Regarding the bias issues I mentioned earlier, I found references to so-called complete feedback shift registers (CFSRs), which insert the all-zeroes state after the 'd1 state. This eliminates the bias, and should allow me to directly generate random VC IDs etc.

How To Generate Random Destination VCs

One way to go about this would be to just generate a random VC ID by taking an LFSR output modulo num_vcs. The drawback with that is once again the fact that the range of the LFSR is biased due to the all-zeroes word being illegal. To avoid this, an alternative implementation would be to just specify separate injection rates for each packet class; within each class, VCs can then be used in a round-robin fashion. Another option would be to use the per-class injection rates to drive independent packet generation processes for each VC within the class.

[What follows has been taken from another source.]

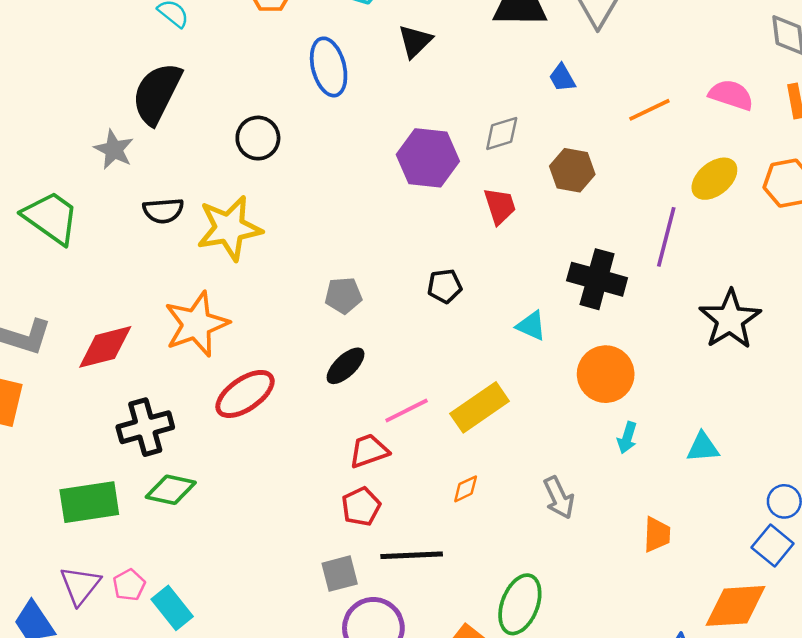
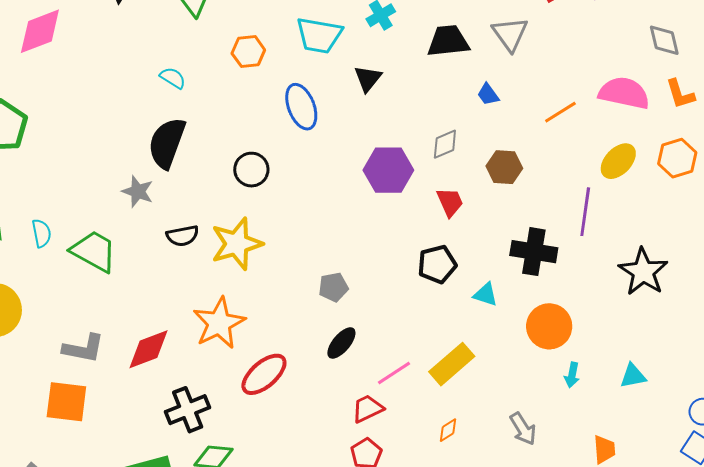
pink semicircle: (731, 95) -> (624, 93), size x1.4
black pentagon: (445, 286) -> (437, 264), moved, size x1.4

Test Chip Infrastructure Notes

Packet arrivals

To model packet arrivals, we use an LFSR and compare its value against a threshold register; if the threshold value meets or exceeds the generated random value, a packet is generated. This gives us geometrically distributed arrival times. The size of the LFSR solely depends on the desired granularity; 8 bits (256 possible arrival rates) might be sufficient. One open question in this context is whether inter-arrival times should be measured head-to-head or tail-to-head. In the former case, packet generation is free-running and increments a pending packets counter whenever a packet is generated. In the latter case, on the other hand, packet generation is suspended whenever a packet is generated, and only reactivated once the packet has been sent out; with this approach, the LFSR directly triggers packet generation, and no additional counter is required. The first mechanism appears to be the more realistic choice; however, it might be useful to implement both mechanisms.

Packet lengths

Similarly, we can use an LFSR to generate pseudo-random packet lengths. This will generate packets with almost uniformly distributed length; the exception is that the LFSR will never generate zero-length packets. Consequently, we may want to set the packets payload length to the LFSR value minus one. The question here, though, is how we limit the packet length: By itself, the LFSR will generate lengths in the range from one to 2n-1; if we require a shorter maximum packet length, we will have to add logic to handle the out-of-range values. Maybe the best thing to do would be to just make the packet lengths be bimodal and then use an LFSR to select one of two (short packets vs long packets -- or maybe we should have a configurable length per message type?) configurable values; however, in this case, there will be a slight bias towards one of the choices due to the fact that the LFSR will never generate the all-zeroes word. The impact of this can be minimized by making the LFSR wide enough.

Destination addresses

Packet destination addresses can likewise be generated via an LFSR; here, the fact that LFSRs never generate the all-zeroes value is actually beneficial: We can compute the destination address as the current address plus the LFSR value, modulo the total number of nodes in the network (would 64 be a reasonable choice?). For cases like the flattened butterfly where we can have an intermediate node address, we need to make sure that the origin, intermediate and final address are all different. One possible approach would be to generate the intermediate and final address for non-minimal packets by adding an LFSR to the current address for each, and then comparing the resulting intermediate and final address; if both happen to be identical, the packet is forced into the minimal routing class.

Payload data

Finally, for the actual payload data, we can just use a big LFSR to generate each flit, overriding individual bit ranges as appropriate for head flits.